Dünya Kupası Ekseninde Eleştiriler ve Tartışma Konuları

 2022 Dünya Kupası ekseninde yapılan tartışmalar, sporun ve uluslararası organizasyonların yalnızca sportif bir amaç taşımadığını gösteriyor. Öncelikle Katar’ın Dünya Kupası için ev sahipliği hakkını elde etmesi, rüşvet ve yolsuzluk iddiaları ile çok fazla gündeme geldi.  Bununla birlikte, altyapısı böyle bir organizasyon için yetersiz olan bir ülkenin tercih edilmesi çokça tartışıldı. Altyapısını hazır hale getirmek ve yüksek kapasiteli stadyumlar inşa ederek bu eksiği gidermek isteyen Katar, bu sefer de işçi haklarının ihlal edilmesi ve stadyum inşaatlarında işçi ölümlerine sebep olunması konularıyla eleştirildi.  Tüm bu eleştirileri ve tartışmaları birkaç başlık altında toplayabiliriz.

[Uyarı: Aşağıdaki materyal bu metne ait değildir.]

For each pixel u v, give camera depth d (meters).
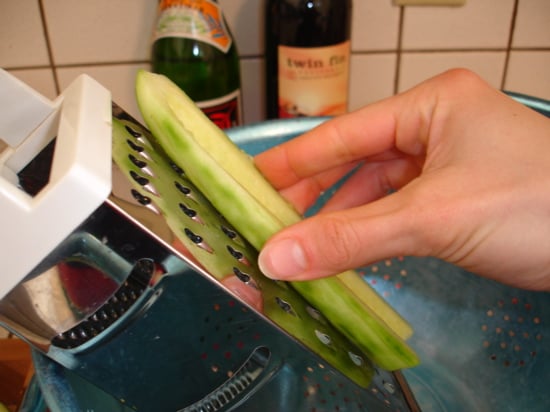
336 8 0.44
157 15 0.47
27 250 0.20
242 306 0.24
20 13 0.49
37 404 0.29
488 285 0.41
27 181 0.25
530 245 0.27
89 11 0.50
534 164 0.27
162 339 0.24
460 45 0.54
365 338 0.29
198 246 0.23
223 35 0.47
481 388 0.40
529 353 0.39
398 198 0.27
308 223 0.26
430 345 0.43
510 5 0.52
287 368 0.30
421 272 0.44
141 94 0.25
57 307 0.22
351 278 0.33
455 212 0.26
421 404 0.40
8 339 0.44
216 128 0.29
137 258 0.21
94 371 0.25
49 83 0.53
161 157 0.27
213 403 0.28
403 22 0.52
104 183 0.19
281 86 0.47
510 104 0.30
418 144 0.35
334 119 0.37
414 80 0.56
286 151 0.38
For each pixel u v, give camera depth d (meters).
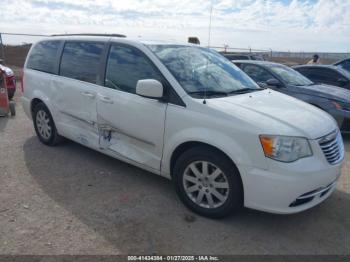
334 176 3.40
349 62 10.78
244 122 3.20
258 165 3.11
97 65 4.48
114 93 4.17
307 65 9.63
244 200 3.25
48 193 3.96
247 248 3.08
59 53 5.15
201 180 3.50
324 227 3.46
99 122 4.43
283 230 3.38
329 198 4.08
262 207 3.17
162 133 3.73
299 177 3.04
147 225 3.36
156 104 3.75
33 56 5.72
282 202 3.09
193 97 3.58
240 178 3.26
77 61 4.82
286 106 3.74
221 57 4.80
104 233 3.20
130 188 4.15
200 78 3.95
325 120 3.63
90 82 4.54
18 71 15.60
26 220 3.38
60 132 5.19
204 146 3.46
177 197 3.96
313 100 6.94
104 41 4.52
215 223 3.45
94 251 2.94
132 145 4.11
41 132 5.59
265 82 7.56
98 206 3.70
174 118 3.60
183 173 3.61
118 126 4.18
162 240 3.13
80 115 4.70
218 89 3.91
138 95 3.94
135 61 4.07
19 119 7.36
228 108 3.38
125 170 4.68
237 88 4.15
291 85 7.28
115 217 3.49
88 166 4.78
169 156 3.72
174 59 4.02
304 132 3.20
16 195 3.89
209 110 3.41
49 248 2.95
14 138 5.96
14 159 4.97
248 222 3.48
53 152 5.28
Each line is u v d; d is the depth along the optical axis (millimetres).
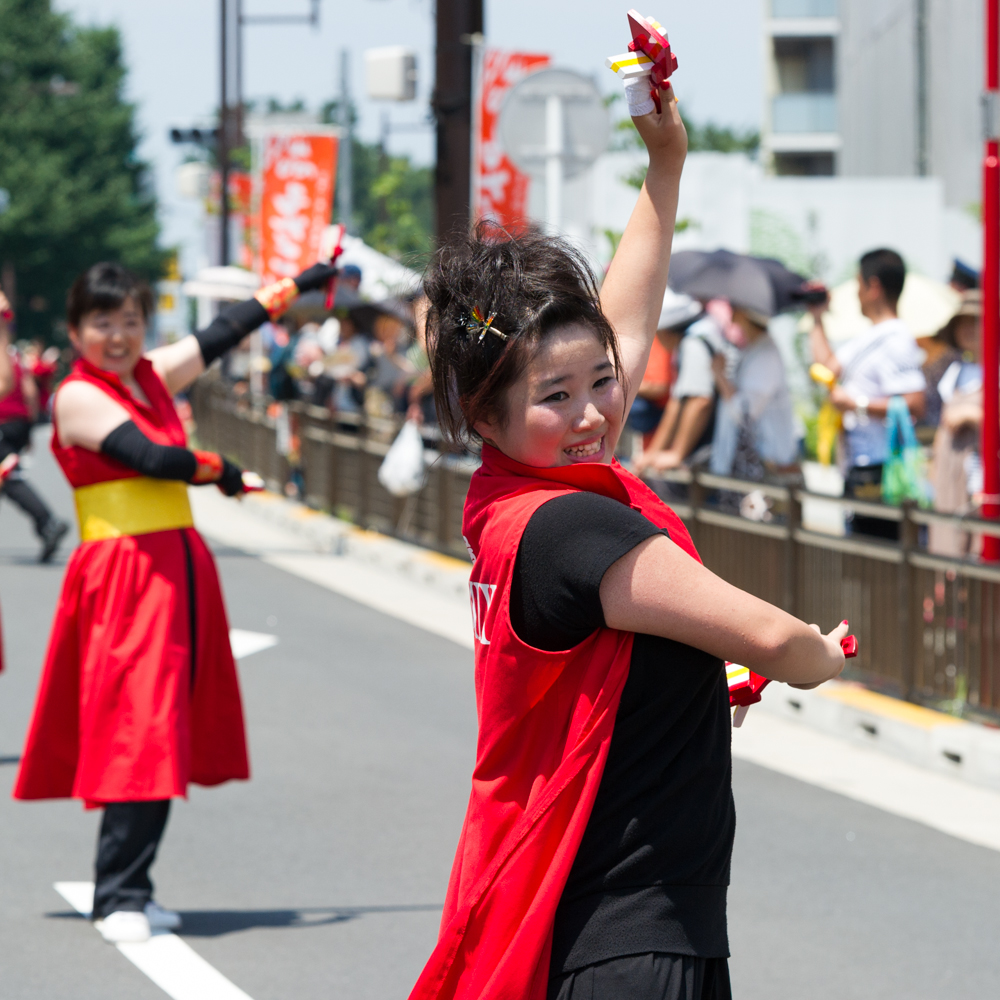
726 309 18422
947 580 11328
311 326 34000
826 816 9984
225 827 9742
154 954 7566
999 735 10633
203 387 41656
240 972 7344
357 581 20281
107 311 7711
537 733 3596
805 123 86188
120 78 118188
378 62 23922
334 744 11852
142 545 7727
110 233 112375
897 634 11906
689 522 14953
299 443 27281
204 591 7883
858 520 12727
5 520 27156
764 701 13039
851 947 7734
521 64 18094
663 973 3465
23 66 114000
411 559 20531
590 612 3465
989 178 12508
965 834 9609
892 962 7535
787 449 15781
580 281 3678
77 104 112875
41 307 113562
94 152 114688
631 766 3529
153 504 7777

 İlk olarak, işçi haklarının ihlal edilmesi konusuna değinebiliriz. Bu konu Körfez ülkelerinin sosyal yapısı ve demografik profili ile yakından ilişkili. Katar ve Birleşik Arap Emirlikleri gibi Arap Körfezi ülkeleri, nüfuslarının %90’ı oranında yabancı işçi (expat) barındırmakta. Bu işçiler genellikle ucuz iş gücü imkânı sağlayan Hindistan, Pakistan ve Sri Lanka gibi ülke vatandaşları. Gerek iklim gerekse iş şartlarının ağırlığı nedeniyle uygunsuz koşullarda düşük ücretlerle çalıştırılan bu işçiler, iş güvenliği gibi konularda da ihmaller ile karşı karşıya kalınca ölüm ve ağır yaralanma vakaları artmakta. Dünya Kupası hazırlıkları ile artan uluslararası baskı, Körfez yönetimlerini bu konularda caydırıcı yaptırımlar ve tedbirler almaya itse de demografik yapı, ekonomik şartlar ve gelir eşitsizlikleri bu gibi olumsuz durumların önlenmesi adına daha yapısal düzenlemeleri gerekli kılıyor. 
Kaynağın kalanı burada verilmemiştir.